I remember too going to Dear Son’s school these last few years. I met the kids in his classroom and used to talk to them when I came to pick him up for a medical appointment. They weren’t scary kids. All had varying degrees of mental disabilities and some of them had physical disabilities as well. They were friendly kids, they were nice kids, they were kids you’d be proud to know. I remember sitting in the front row at Dear Son’s eighth grade graduation when his classmate came down the front stairs after receiving his diploma. One of the high school kids behind me said to another adult, “I love that kid”.
I have learned over the years that children with mental and physical disabilities are not scary people. They aren’t too be feared. They are just kids. They are loving. They are happy. They are sweet. I never in a million years dreamed I would fall in love with them, but I did.
Society makes them scary. We perform all of these prenatal tests and when they aren’t perfect, we think our lives are over. Nobody bothers to tell us that it’s o.k., it just might be different.
To an outsider, it may appear that we got the raw end of the deal, that our lives as mothers are somehow shortchanged because we have children with disabilities. That would not be true. Motherhood has not been any less rewarding for me because I have a son that is severely disabled. It might even be more rewarding but I don’t know since this is the only life that I have.
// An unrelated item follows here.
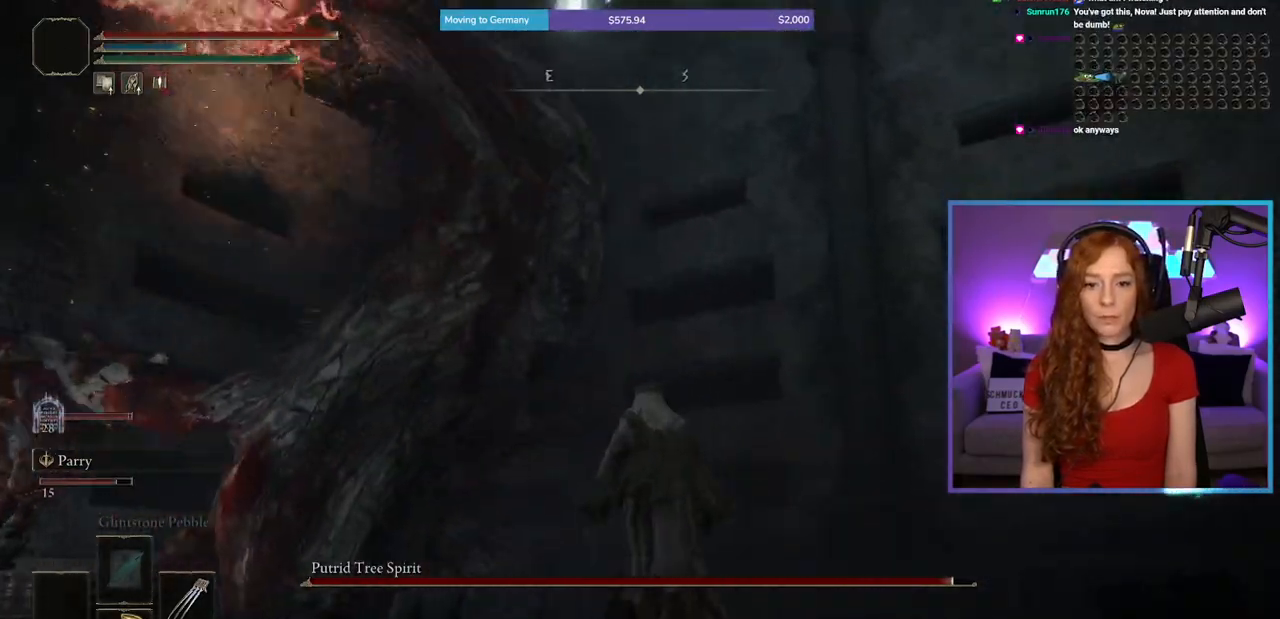
{"buttons": [], "left_stick": "up", "right_stick": "center", "events": [[150, "B", "up"], [250, "right_stick", "left"], [400, "right_stick", "center"]]}
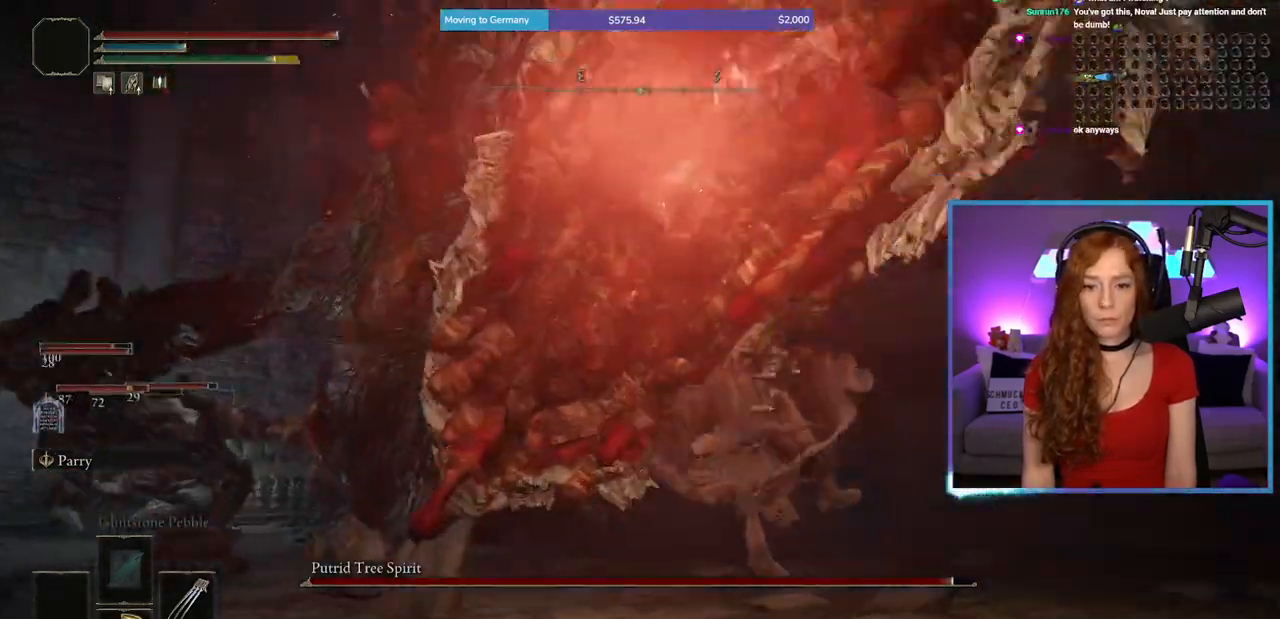
{"buttons": [], "left_stick": "up", "right_stick": "center", "events": [[17, "right_stick", "left"], [383, "right_stick", "center"]]}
I do know this though. We think that if our children are not born totally normal that their lives aren’t worth it. But the secret is, that it doesn’t matter in the end. Motherhood isn’t any less rewarding if your child is disabled. That doesn’t mean I wouldn’t want Dear Son’s life easier or that I would like my life to be easier at times. It doesn’t mean I wouldn’t want my child to be normal. It just means that life isn’t over when your children aren’t perfect. I am lucky I learned “the secret”.